Enunciado da tarefa
No texto sobre a abstenção eleitoral, qual foi a taxa de abstenção nas eleições europeias de 1994?

Segundo uma sondagem publicada no Correio da Manhã de 07/03/2004, cerca de 70% dos portugueses não tencionam ir votar nas próximas eleições para o Parlamento Europeu. Quando mais de dois terços dos eleitores não querem participar numas eleições, temos de ficar preocupados. E temos de reflectir sobre o assunto.

De facto, o acto eleitoral é o momento fundamental da Democracia. É, de resto, um dos traços identificadores do regime democrático: numa ditadura nunca há eleições verdadeiramente livres.

Para além de fundamental, é um momento estruturante do futuro colectivo: o cidadão é chamado a escolher os seus representantes e dirigentes, que determinarão o amanhã de todos nós.

No entanto, verificamos que, de eleição para eleição, a abstenção tem subido. Esta situação parece ser particularmente grave entre os mais jovens. Haverá um crescente afastamento dos jovens em relação à política?

Nestas coisas dá sempre jeito ver alguns números e tendências...

Num estudo com jovens universitários galegos, 66% dos estudantes disseram estar desinteressados da política. E 73% concordaram com a afirmação depois das eleições, os políticos não querem saber da opinião dos eleitores. A maioria não acreditava nas formas tradicionais de intervenção política (voto, contacto com políticos, etc.), considerando mais eficaz outras formas de tentar influenciar as decisões políticas (manifestações, boicotes, abaixo-assinados, etc.).

Vejamos agora a abstenção nas eleições europeias anteriores: 48,9% em 1989, um pico de 64,4% em 1994, uma ligeira recuperação para 60% em 1999. Mas, segundo a sondagem do Correio da Manhã, prevê-se 69,4% de abstenção nas próximas eleições, a maior abstenção de sempre numas eleições em Portugal!

Ora, o que leva alguém, jovem ou não, a participar num acto eleitoral? Existem vários factores.

1. Um dos mais frequentes é a chamada consciência cívica ou consciência do dever cívico. O cidadão reconhece as vantagens do sistema democrático e considera que tem o dever de contribuir para o mesmo através, nomeadamente, da participação em actos eleitorais.

2. Outro factor é o interesse pessoal pela eleição em causa. Esse interesse é, por sua vez, determinado por vários factores:

  • Proximidade e importância do órgão a eleger Convém não esquecer que aqui se trata de uma combinação inseparável. Maior proximidade não significa necessariamente maior participação: os órgãos autárquicos são os mais próximos dos cidadãos mas podem ser percepcionados como menos importantes que o Governo, por ex. Refira-se que este parece ser o factor que mais conduz à abstenção nas eleições para o Parlamento Europeu, órgão geralmente visto como distante e pouco importante.
  • Relevância dos temas em discussão Na actual sociedade mediática, as campanhas eleitorais centram-se em 4 ou 5 temas principais. A percepção desses temas como relevantes ou irrelevantes vai ter um grande peso na decisão de participar ou não no acto eleitoral.

Listagem fornecida
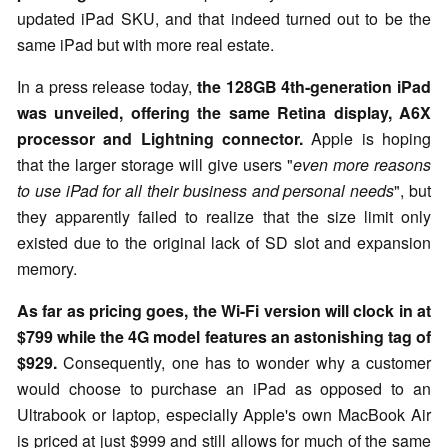
updated iPad SKU, and that indeed turned out to be the
same iPad but with more real estate.
In a press release today,
the 128GB 4th-generation iPad
was unveiled, offering the same Retina display, A6X
processor and Lightning connector.
Apple is hoping
that the larger storage will give users "
even more reasons
to use iPad for all their business and personal needs
", but
they apparently failed to realize that the size limit only
existed due to the original lack of SD slot and expansion
memory.
As far as pricing goes, the Wi-Fi version will clock in at
$799 while the 4G model features an astonishing tag of
$929.
Consequently, one has to wonder why a customer
would choose to purchase an iPad as opposed to an
Ultrabook or laptop, especially Apple's own MacBook Air
is priced at just $999 and still allows for much of the same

Resultado do exercício
64,4%, um pico.